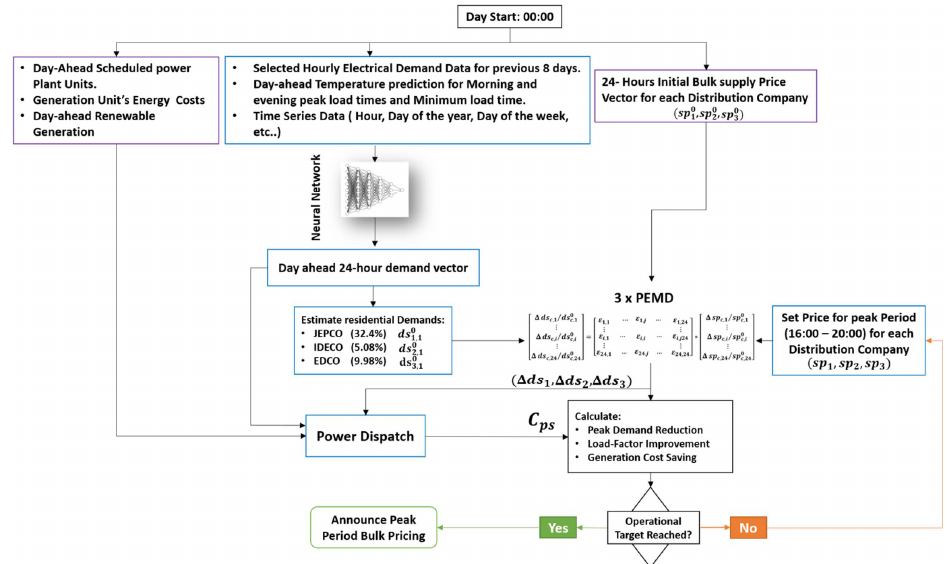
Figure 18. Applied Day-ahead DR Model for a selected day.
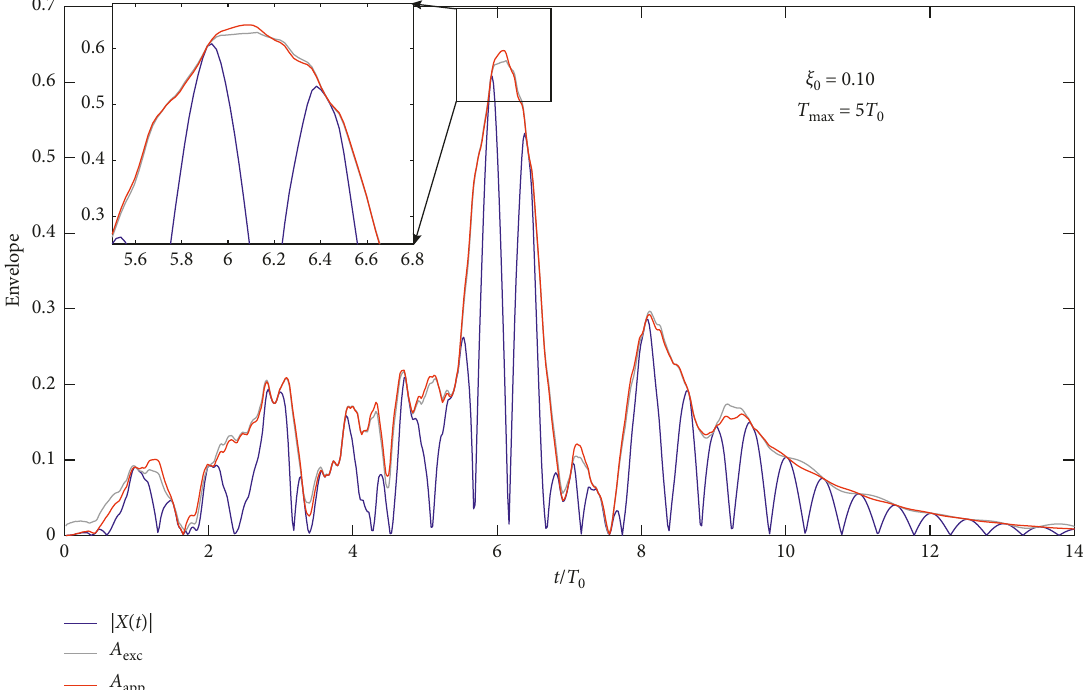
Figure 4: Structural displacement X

==

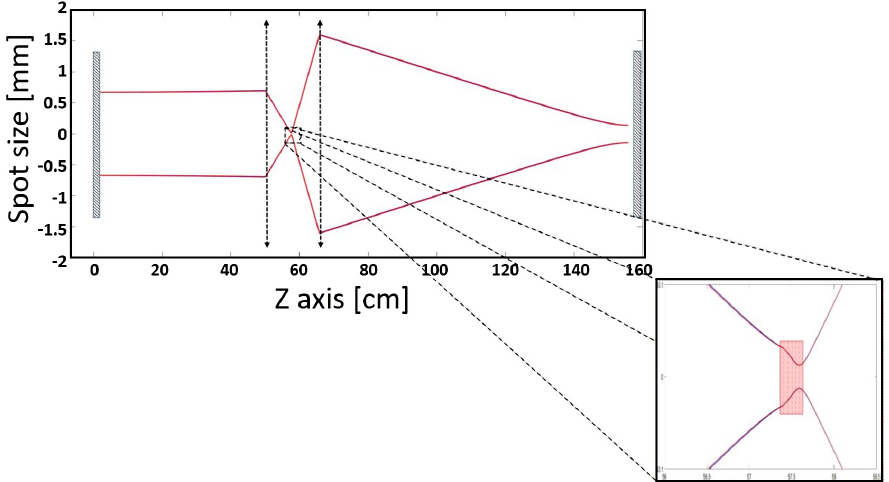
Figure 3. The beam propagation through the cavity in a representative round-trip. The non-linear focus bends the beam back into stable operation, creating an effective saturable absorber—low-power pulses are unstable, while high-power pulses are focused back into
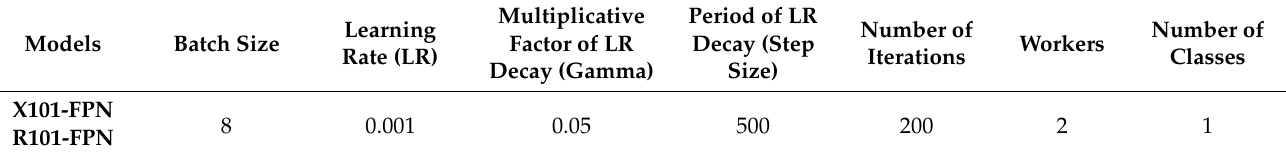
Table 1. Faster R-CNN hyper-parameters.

WORK TASK:
Pictures are to be left out. Write out only the lines above starting at the one with "Figure 18. Applied" and ending at the one with "Figure 4: Structural displacement X", both lines included, exactly.

EXERCISE RESULT:
Figure 18. Applied Day-ahead DR Model for a selected day.
Figure 4: Structural displacement X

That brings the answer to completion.